Been away for a time. Been busy. Bought a house. Adopted more furbabies.

Some of you remember Miss M. She was my first rescue. Adopted her 10/2015. She's adapted the best she can to the new situation.









We closed on the house in Nov'16. My roomie wanted a cat of her own. She stumbled into a local dog rescue that had a few cats.
She adopted Pickles, A four year old female. We found out in short order why she got her name.
She's always trying to get herself into a pickle.









At the same shelter there were two female torties. They were already spoken for.
Two weeks later they were returned to the shelter. They weren't acting like normal cats?
We took then in. We renamed them Pretty Girl and Shoosh. 
Both were flea ridden and Shoosh was under nine pounds. 

Pretty Girl or PG is a really sweet laid back cat.

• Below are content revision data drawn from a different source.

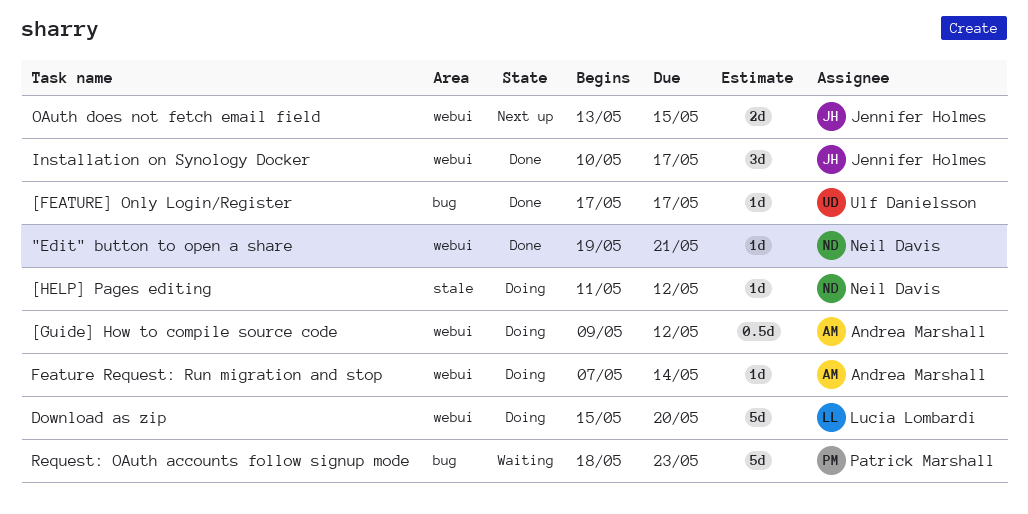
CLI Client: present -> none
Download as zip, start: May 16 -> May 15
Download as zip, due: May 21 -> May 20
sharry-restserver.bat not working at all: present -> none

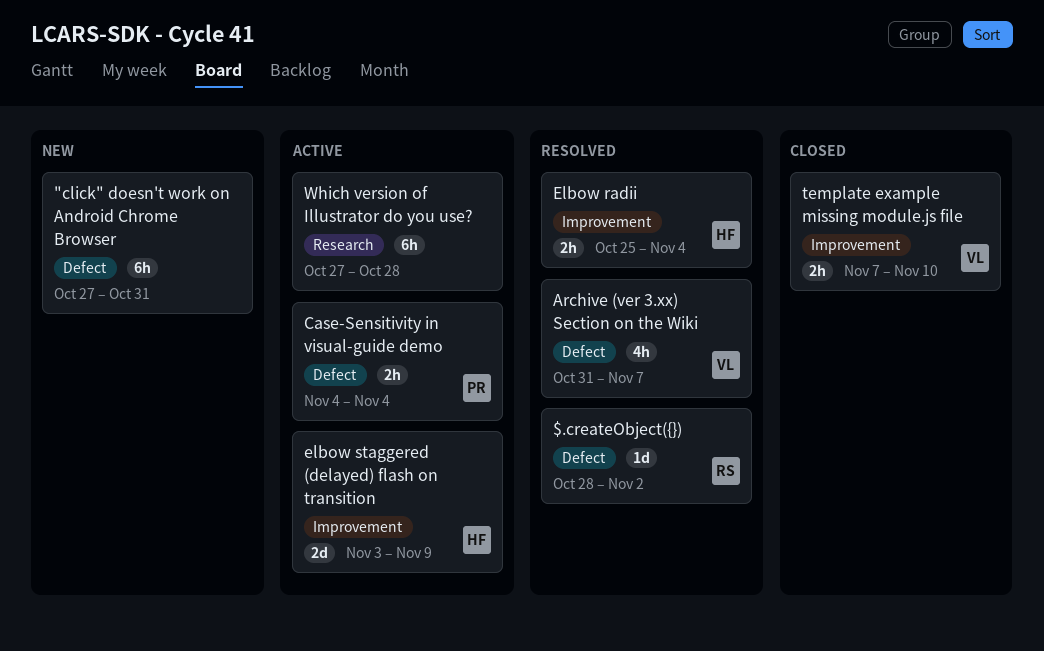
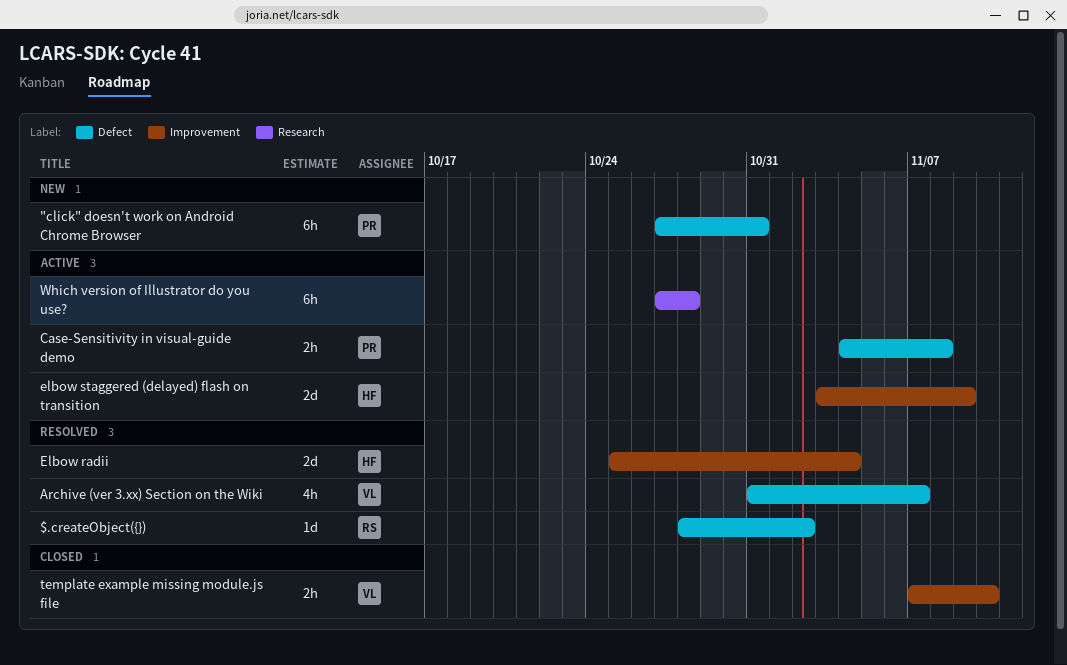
"click" doesn't work on Android Chrome Browser, owner: none -> PR
Case-Sensitivity in visual-guide demo, due: Nov 4 -> Nov 8
Elbow radii, estimate: 2h -> 2d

Shoosh is another matter. She was seriously under weight. She's gained a couple of pounds but needs another pound or two.
Somewhere she was abused. She's very skittish. But she's coming around.


----------



## amy22 (Jul 5, 2013)

What a beatiful cat family! Miss M looks like a queen up there. Best wishes to you and thank you for rescuing those two torties and giving them a good home. Whenever I see cats brought back to a shelter after going home once my heart breaks for them, it must be a terrible ordeal.


----------



## Greenport ferals (Oct 30, 2010)

It was great to hear about your new house and growing cat family. Isn't owning your own house wonderful? You can have all the cats you want.
Miss M is as beautiful as ever. 
How is everyone getting along?


----------



## Zeke_M (Jul 6, 2016)

Pickles, PG and Shoosh came from the same house. They were raised together. It gets lively around when they race around.
All needed flea treatments and shots. Pickles needed nine teeth pulled. Seems the people that gave them never took them to a vet.

Miss M doesn't get along with Cat Mafia or the dog. She can be in the same room with the cats and the dog. If they get too close Miss M will charge.
Pickles will sit outside my door for hours waiting for Miss M to come out, then they have a hissing contest.
Pickles is the head if the Cat Mafia and can be a bit of a bully but Miss M holds her own so there is and uneasy peace.

PG, Pickles and Shoosh all get along with Cisco the Papillon.

Cisco and Shoosh sharing the couch.


----------



## Greenport ferals (Oct 30, 2010)

I love that photo! 
Oh yes, Cisco, who you referred to as 'Dorky dog.' I wondered where he fit in all this new cat-ness.


----------



## spirite (Jul 31, 2012)

Congrats on the house! 

Miss M, stunning as always.  It sounds like she's dealing pretty well with the new situation and making sure everyone knows she's in charge.  

Cat Mafia, lol. Love it! The most beautiful, sweetest-looking mafia ever!


----------